The buyer/plaintiff purchased a transmission business called Goodeal Discount Transmissions of Dover, Inc., thinking it was a sole proprietorship. But after the closing, the franchisor—not the seller—came knocking on the buyer’s door seeking unpaid franchise fees and stating the amount to be paid going forward. Soon thereafter, the buyer sued the seller/former owner for breach of contract for failing to disclose that the business was a franchise, for breach of the contractual warranties, and for fraudulent misrepresentation.
It was undisputed that none of the operative documents relating to the sale made any mention of a franchise. So, the seller tried to introduce extrinsic evidence that he had discussed the franchise with the buyer before the closing. The court, however, applied the parol evidence rule and excluded any such extrinsic evidence for the purpose of interpreting the agreement because the court found that its terms were unambiguous. There was no mention of the franchise in the agreement—period.

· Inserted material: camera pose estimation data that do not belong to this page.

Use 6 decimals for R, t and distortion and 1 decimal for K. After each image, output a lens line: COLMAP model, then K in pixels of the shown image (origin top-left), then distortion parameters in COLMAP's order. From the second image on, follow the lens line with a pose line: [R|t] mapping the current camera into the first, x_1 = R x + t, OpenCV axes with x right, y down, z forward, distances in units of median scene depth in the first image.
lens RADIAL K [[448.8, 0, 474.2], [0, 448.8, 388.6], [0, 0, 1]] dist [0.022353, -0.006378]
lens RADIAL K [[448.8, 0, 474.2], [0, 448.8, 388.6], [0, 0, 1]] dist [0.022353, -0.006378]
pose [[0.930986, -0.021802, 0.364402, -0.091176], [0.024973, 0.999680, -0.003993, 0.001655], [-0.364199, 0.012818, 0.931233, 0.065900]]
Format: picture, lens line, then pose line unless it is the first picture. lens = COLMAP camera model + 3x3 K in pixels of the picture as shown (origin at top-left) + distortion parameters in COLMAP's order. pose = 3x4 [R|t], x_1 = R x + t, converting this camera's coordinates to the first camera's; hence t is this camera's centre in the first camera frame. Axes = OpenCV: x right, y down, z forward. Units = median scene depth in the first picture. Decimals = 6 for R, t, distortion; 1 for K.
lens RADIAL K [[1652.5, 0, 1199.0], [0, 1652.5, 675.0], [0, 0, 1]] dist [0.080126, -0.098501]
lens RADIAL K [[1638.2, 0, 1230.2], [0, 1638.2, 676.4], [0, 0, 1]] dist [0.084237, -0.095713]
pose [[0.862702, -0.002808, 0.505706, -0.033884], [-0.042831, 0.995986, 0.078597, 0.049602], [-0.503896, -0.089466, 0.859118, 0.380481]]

Further, the court held that the seller breached its warranty that it was transferring good and marketable title, since the seller could not actually sell the business name, which he purported to convey, without a franchise agreement. As a remedy, the court awarded damages to the plaintiff/buyer for loss of the use of the name, and thus loss of the goodwill he purchased. The measure of damages was roughly one half of the stated value of the intangibles in the sale, which included goodwill and a noncompete.